The collaboration between the State and religions for the country’s development is also reflected in the archbishop’s personal involvement. "I was appointed presidential advisor for minority rights and religious harmony. Thanks to the work of governmental interethnic and inter-religious bodies, there are frequent occasions for discussion and talks among all groups in Singapore’s cosmopolitan society. Our ability to live together peacefully, especially among different religions, is truly a miracle.
“Among the various initiatives, religious groups have set up a non-governmental organisation, the Inter-Religious Organisation (IRO), which provides a significant place for sharing different experiences of faith, this thanks to the important help from the government. All this makes Singapore a truly unique reality, where every religious problem is dealt with directly among religious leaders, even with a phone call. This is the beauty of our country, there are no conflicts," the archbishop said.
"All religions are on the same level and do not exercise any political power. Instead, all the countries that surround Singapore have a dominant religion, favoured by their governments. When this happens, the tendency to discriminate against others is strong. Unlike what happens in Thailand, Indonesia, Malaysia, religions in Singapore do not have political power and do not seek it. For this reason, dialogue is easier and the common goal is the good of the country.
“Whenever foreign delegations visit Singapore, they make sure to meet local religious leaders. Recently, even Prince Charles of England visited the country and held talks with leaders on how to promote religious harmony. In Singapore we try to be a model, but ultimately the problem of many countries is the mutual exploitation of religion and politics. This is why I believe that elsewhere our system may not be effective ", Mgr Goh noted.
The day before the interview, Mgr Goh met Pope Francis along the bishops of Malaysia and Brunei. The archbishop said that these countries are very different from one another. For this reason, during the audience with the pontiff, the presentation of each took a long time. "As a result, there was little time for questions and observations," the archbishop explained.
Still, "We managed to have a very meaningful talk,” Mgr Goh said. “'Ask me all the questions you want, any! Even if you do not like the pope, you can tell me," Pope Francis told us with the humility that is his trademark. He was present like a father and as such he listened to us.
“For my part, I asked him two questions that are close to my heart.

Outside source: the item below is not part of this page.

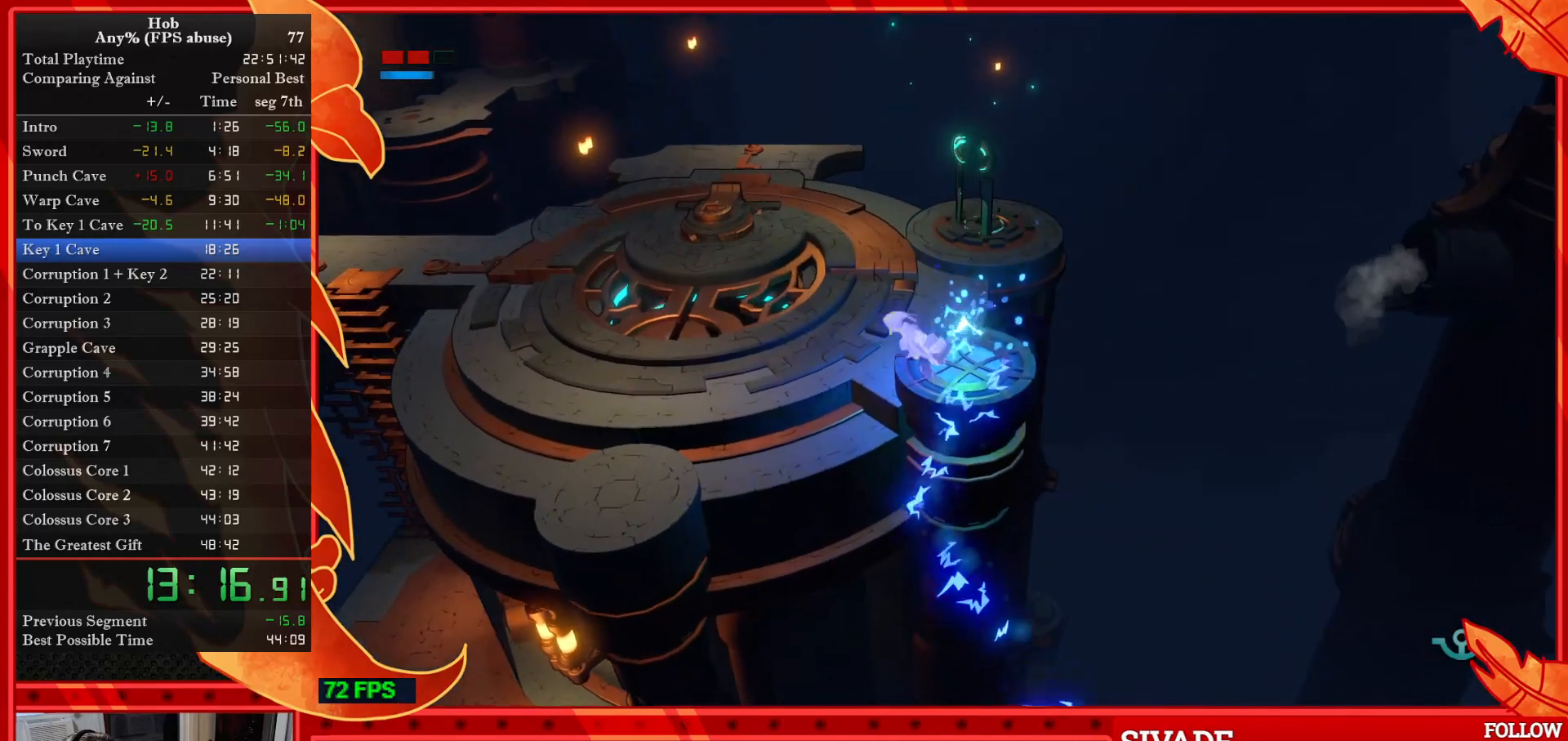
{"buttons": ["DPAD_LEFT"], "left_stick": "center", "events": []}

First, I explained my curiosity about the efficiency of a structure organised around small dicasteries in the context of a universal institution to which billions of people belong. After, I asked for clarifications on the theme of communion for the divorced included in Amoris Laetitia, Pope Francis’s second apostolic exhortation.

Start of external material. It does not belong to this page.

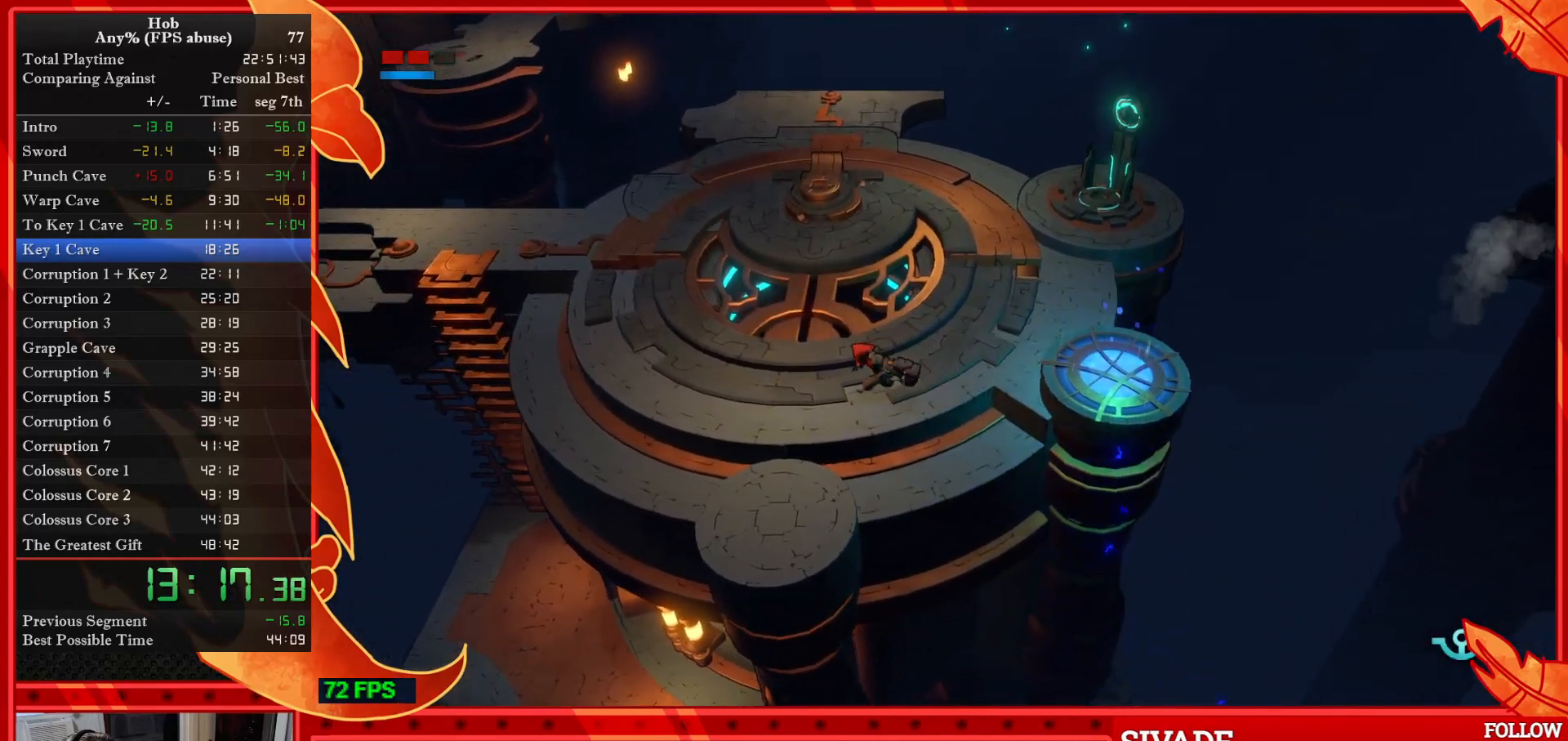
{"buttons": ["DPAD_LEFT"], "left_stick": "center", "events": []}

“Many in the Church have doubts and are uncertain. Such confusion and division also frighten me, but the Holy Father told me: 'Chapter VIII cannot be decontextualised. It is only the end of the exhortation. Chapter IV is more important, where its principles are explained. For Pope Francis, the question cannot be reduced to whether divorced people can receive communion or not?' Rather, the question is: 'How can we reach them, [and] assist them from a spiritual point of view?' Unfortunately, sometimes there are different approaches between academics and those involved in grassroots pastoral outreach. Pope Francis belongs to the latter group.”